----- Provided entries

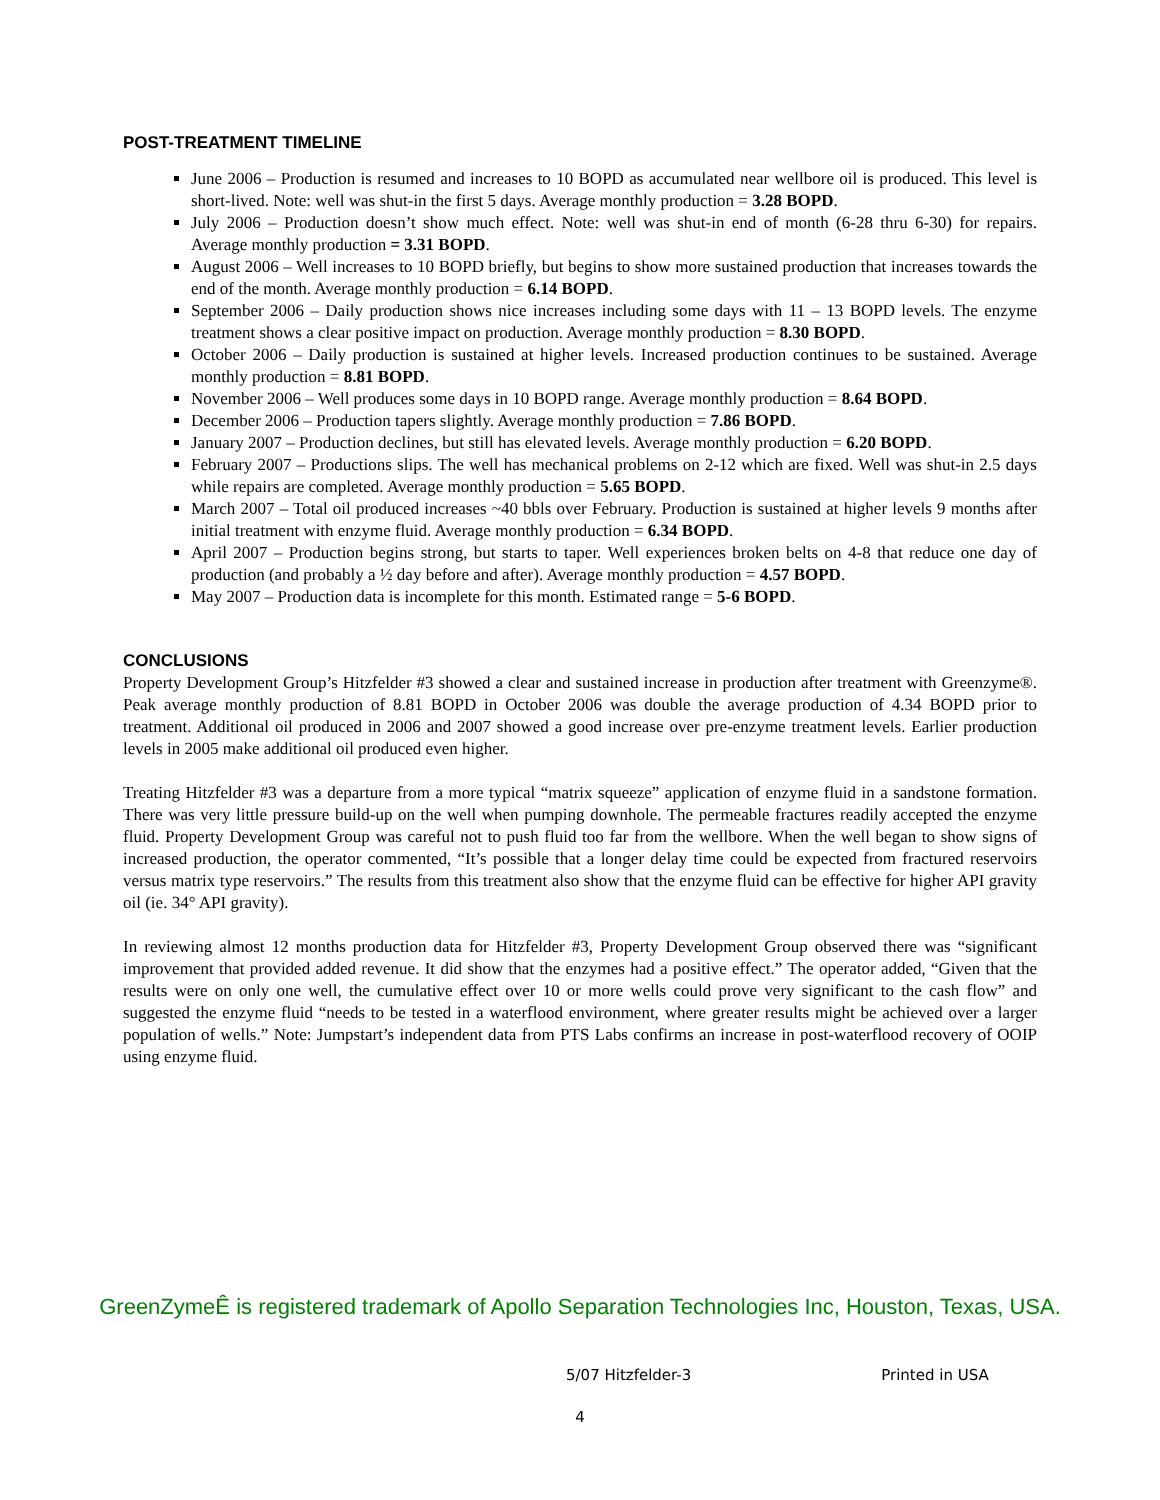POST-TREATMENT TIMELINE
June 2006 – Production is resumed and increases to 10 BOPD as accumulated near wellbore oil is produced. This level is short-lived. Note: well was shut-in the first 5 days. Average monthly production = 3.28 BOPD.
July 2006 – Production doesn’t show much effect. Note: well was shut-in end of month (6-28 thru 6-30) for repairs. Average monthly production = 3.31 BOPD.
August 2006 – Well increases to 10 BOPD briefly, but begins to show more sustained production that increases towards the end of the month. Average monthly production = 6.14 BOPD.
September 2006 – Daily production shows nice increases including some days with 11 – 13 BOPD levels. The enzyme treatment shows a clear positive impact on production. Average monthly production = 8.30 BOPD.
October 2006 – Daily production is sustained at higher levels. Increased production continues to be sustained. Average monthly production = 8.81 BOPD.
November 2006 – Well produces some days in 10 BOPD range. Average monthly production = 8.64 BOPD.
December 2006 – Production tapers slightly. Average monthly production = 7.86 BOPD.
January 2007 – Production declines, but still has elevated levels. Average monthly production = 6.20 BOPD.
February 2007 – Productions slips. The well has mechanical problems on 2-12 which are fixed. Well was shut-in 2.5 days while repairs are completed. Average monthly production = 5.65 BOPD.
March 2007 – Total oil produced increases ~40 bbls over February. Production is sustained at higher levels 9 months after initial treatment with enzyme fluid. Average monthly production = 6.34 BOPD.
April 2007 – Production begins strong, but starts to taper. Well experiences broken belts on 4-8 that reduce one day of production (and probably a ½ day before and after). Average monthly production = 4.57 BOPD.
May 2007 – Production data is incomplete for this month. Estimated range = 5-6 BOPD.
CONCLUSIONS
Property Development Group’s Hitzfelder #3 showed a clear and sustained increase in production after treatment with Greenzyme®. Peak average monthly production of 8.81 BOPD in October 2006 was double the average production of 4.34 BOPD prior to treatment. Additional oil produced in 2006 and 2007 showed a good increase over pre-enzyme treatment levels. Earlier production levels in 2005 make additional oil produced even higher.
Treating Hitzfelder #3 was a departure from a more typical “matrix squeeze” application of enzyme fluid in a sandstone formation. There was very little pressure build-up on the well when pumping downhole. The permeable fractures readily accepted the enzyme fluid. Property Development Group was careful not to push fluid too far from the wellbore. When the well began to show signs of increased production, the operator commented, “It’s possible that a longer delay time could be expected from fractured reservoirs versus matrix type reservoirs.” The results from this treatment also show that the enzyme fluid can be effective for higher API gravity oil (ie. 34° API gravity).
In reviewing almost 12 months production data for Hitzfelder #3, Property Development Group observed there was “significant improvement that provided added revenue. It did show that the enzymes had a positive effect.” The operator added, “Given that the results were on only one well, the cumulative effect over 10 or more wells could prove very significant to the cash flow” and suggested the enzyme fluid “needs to be tested in a waterflood environment, where greater results might be achieved over a larger population of wells.” Note: Jumpstart’s independent data from PTS Labs confirms an increase in post-waterflood recovery of OOIP using enzyme fluid.
GreenZymeÊ is registered trademark of Apollo Separation Technologies Inc, Houston, Texas, USA.
5/07 Hitzfelder-3 Printed in USA
4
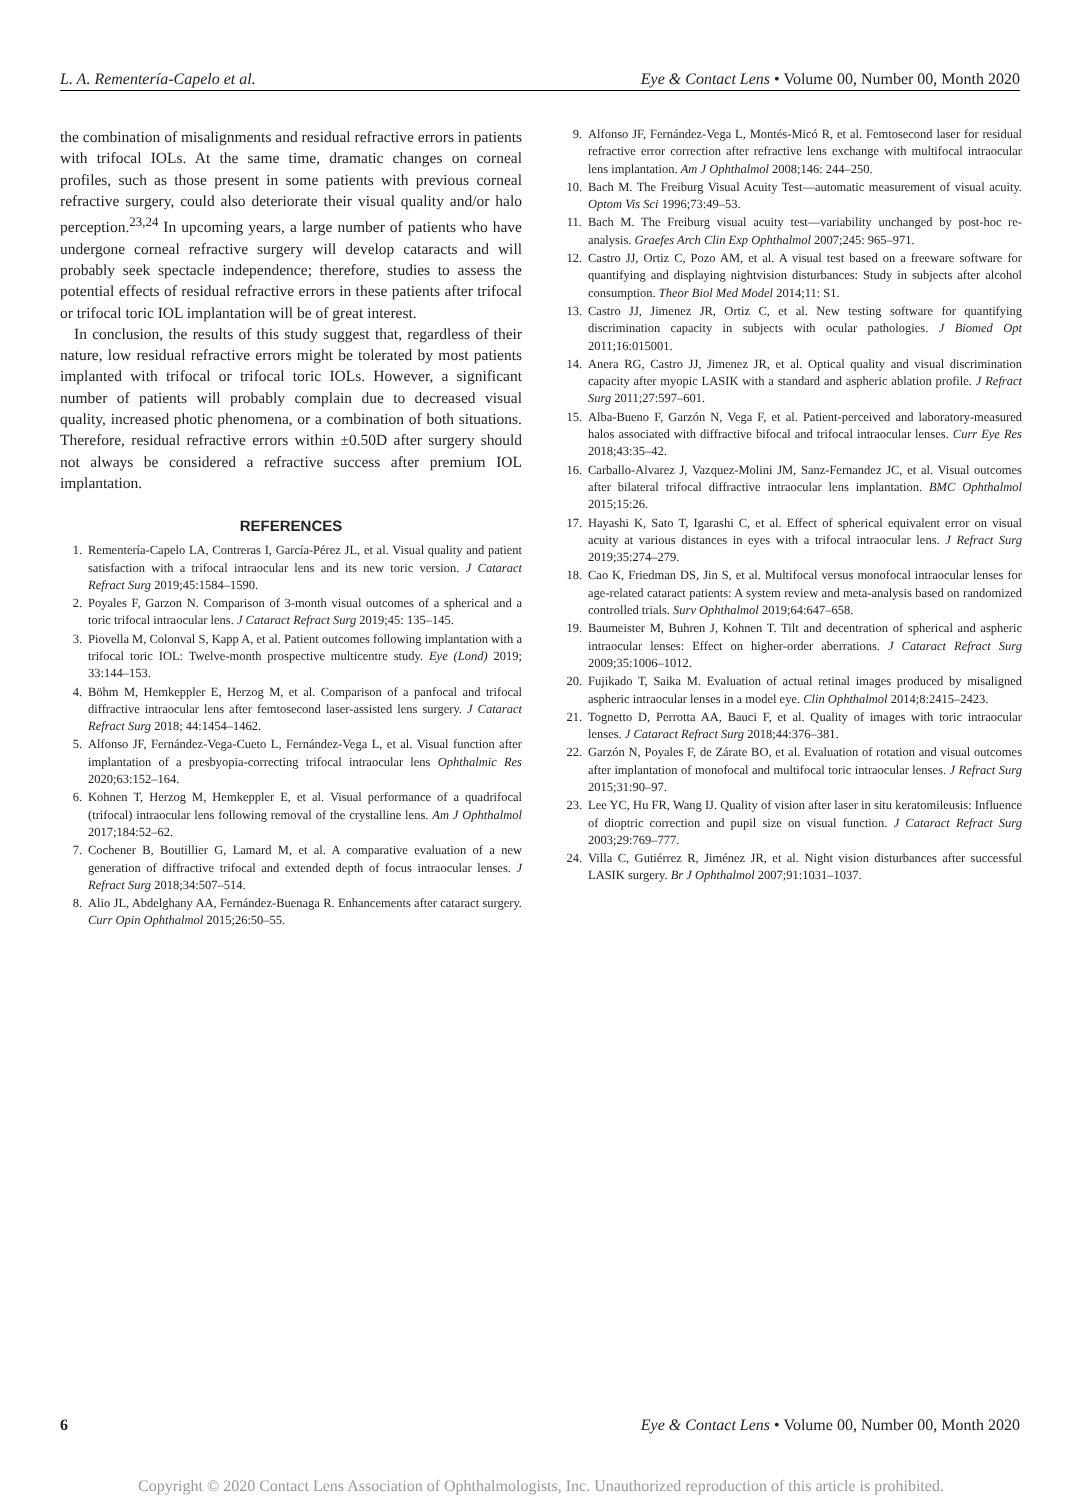L. A. Rementería-Capelo et al. Eye & Contact Lens • Volume 00, Number 00, Month 2020
the combination of misalignments and residual refractive errors in patients with trifocal IOLs. At the same time, dramatic changes on corneal profiles, such as those present in some patients with previous corneal refractive surgery, could also deteriorate their visual quality and/or halo perception.<sup>23,24</sup> In upcoming years, a large number of patients who have undergone corneal refractive surgery will develop cataracts and will probably seek spectacle independence; therefore, studies to assess the potential effects of residual refractive errors in these patients after trifocal or trifocal toric IOL implantation will be of great interest.
In conclusion, the results of this study suggest that, regardless of their nature, low residual refractive errors might be tolerated by most patients implanted with trifocal or trifocal toric IOLs. However, a significant number of patients will probably complain due to decreased visual quality, increased photic phenomena, or a combination of both situations. Therefore, residual refractive errors within ±0.50D after surgery should not always be considered a refractive success after premium IOL implantation.
REFERENCES
1. Rementería-Capelo LA, Contreras I, García-Pérez JL, et al. Visual quality and patient satisfaction with a trifocal intraocular lens and its new toric version. J Cataract Refract Surg 2019;45:1584–1590.
2. Poyales F, Garzon N. Comparison of 3-month visual outcomes of a spherical and a toric trifocal intraocular lens. J Cataract Refract Surg 2019;45: 135–145.
3. Piovella M, Colonval S, Kapp A, et al. Patient outcomes following implantation with a trifocal toric IOL: Twelve-month prospective multicentre study. Eye (Lond) 2019; 33:144–153.
4. Böhm M, Hemkeppler E, Herzog M, et al. Comparison of a panfocal and trifocal diffractive intraocular lens after femtosecond laser-assisted lens surgery. J Cataract Refract Surg 2018; 44:1454–1462.
5. Alfonso JF, Fernández-Vega-Cueto L, Fernández-Vega L, et al. Visual function after implantation of a presbyopia-correcting trifocal intraocular lens Ophthalmic Res 2020;63:152–164.
6. Kohnen T, Herzog M, Hemkeppler E, et al. Visual performance of a quadrifocal (trifocal) intraocular lens following removal of the crystalline lens. Am J Ophthalmol 2017;184:52–62.
7. Cochener B, Boutillier G, Lamard M, et al. A comparative evaluation of a new generation of diffractive trifocal and extended depth of focus intraocular lenses. J Refract Surg 2018;34:507–514.
8. Alio JL, Abdelghany AA, Fernández-Buenaga R. Enhancements after cataract surgery. Curr Opin Ophthalmol 2015;26:50–55.
9. Alfonso JF, Fernández-Vega L, Montés-Micó R, et al. Femtosecond laser for residual refractive error correction after refractive lens exchange with multifocal intraocular lens implantation. Am J Ophthalmol 2008;146: 244–250.
10. Bach M. The Freiburg Visual Acuity Test—automatic measurement of visual acuity. Optom Vis Sci 1996;73:49–53.
11. Bach M. The Freiburg visual acuity test—variability unchanged by post-hoc re-analysis. Graefes Arch Clin Exp Ophthalmol 2007;245: 965–971.
12. Castro JJ, Ortiz C, Pozo AM, et al. A visual test based on a freeware software for quantifying and displaying nightvision disturbances: Study in subjects after alcohol consumption. Theor Biol Med Model 2014;11: S1.
13. Castro JJ, Jimenez JR, Ortiz C, et al. New testing software for quantifying discrimination capacity in subjects with ocular pathologies. J Biomed Opt 2011;16:015001.
14. Anera RG, Castro JJ, Jimenez JR, et al. Optical quality and visual discrimination capacity after myopic LASIK with a standard and aspheric ablation profile. J Refract Surg 2011;27:597–601.
15. Alba-Bueno F, Garzón N, Vega F, et al. Patient-perceived and laboratory-measured halos associated with diffractive bifocal and trifocal intraocular lenses. Curr Eye Res 2018;43:35–42.
16. Carballo-Alvarez J, Vazquez-Molini JM, Sanz-Fernandez JC, et al. Visual outcomes after bilateral trifocal diffractive intraocular lens implantation. BMC Ophthalmol 2015;15:26.
17. Hayashi K, Sato T, Igarashi C, et al. Effect of spherical equivalent error on visual acuity at various distances in eyes with a trifocal intraocular lens. J Refract Surg 2019;35:274–279.
18. Cao K, Friedman DS, Jin S, et al. Multifocal versus monofocal intraocular lenses for age-related cataract patients: A system review and meta-analysis based on randomized controlled trials. Surv Ophthalmol 2019;64:647–658.
19. Baumeister M, Buhren J, Kohnen T. Tilt and decentration of spherical and aspheric intraocular lenses: Effect on higher-order aberrations. J Cataract Refract Surg 2009;35:1006–1012.
20. Fujikado T, Saika M. Evaluation of actual retinal images produced by misaligned aspheric intraocular lenses in a model eye. Clin Ophthalmol 2014;8:2415–2423.
21. Tognetto D, Perrotta AA, Bauci F, et al. Quality of images with toric intraocular lenses. J Cataract Refract Surg 2018;44:376–381.
22. Garzón N, Poyales F, de Zárate BO, et al. Evaluation of rotation and visual outcomes after implantation of monofocal and multifocal toric intraocular lenses. J Refract Surg 2015;31:90–97.
23. Lee YC, Hu FR, Wang IJ. Quality of vision after laser in situ keratomileusis: Influence of dioptric correction and pupil size on visual function. J Cataract Refract Surg 2003;29:769–777.
24. Villa C, Gutiérrez R, Jiménez JR, et al. Night vision disturbances after successful LASIK surgery. Br J Ophthalmol 2007;91:1031–1037.
6 Eye & Contact Lens • Volume 00, Number 00, Month 2020
Copyright © 2020 Contact Lens Association of Ophthalmologists, Inc. Unauthorized reproduction of this article is prohibited.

----------

Activity: Begin with the line above that has "June 2006 –" and continue through the line that has "March 2007 –", setting each one down exactly. Stop there.

Exercise answer:
June 2006 – Production is resumed and increases to 10 BOPD as accumulated near wellbore oil is produced. This level is short-lived. Note: well was shut-in the first 5 days. Average monthly production = 3.28 BOPD.
July 2006 – Production doesn’t show much effect. Note: well was shut-in end of month (6-28 thru 6-30) for repairs. Average monthly production = 3.31 BOPD.
August 2006 – Well increases to 10 BOPD briefly, but begins to show more sustained production that increases towards the end of the month. Average monthly production = 6.14 BOPD.
September 2006 – Daily production shows nice increases including some days with 11 – 13 BOPD levels. The enzyme treatment shows a clear positive impact on production. Average monthly production = 8.30 BOPD.
October 2006 – Daily production is sustained at higher levels. Increased production continues to be sustained. Average monthly production = 8.81 BOPD.
November 2006 – Well produces some days in 10 BOPD range. Average monthly production = 8.64 BOPD.
December 2006 – Production tapers slightly. Average monthly production = 7.86 BOPD.
January 2007 – Production declines, but still has elevated levels. Average monthly production = 6.20 BOPD.
February 2007 – Productions slips. The well has mechanical problems on 2-12 which are fixed. Well was shut-in 2.5 days while repairs are completed. Average monthly production = 5.65 BOPD.
March 2007 – Total oil produced increases ~40 bbls over February. Production is sustained at higher levels 9 months after initial treatment with enzyme fluid. Average monthly production = 6.34 BOPD.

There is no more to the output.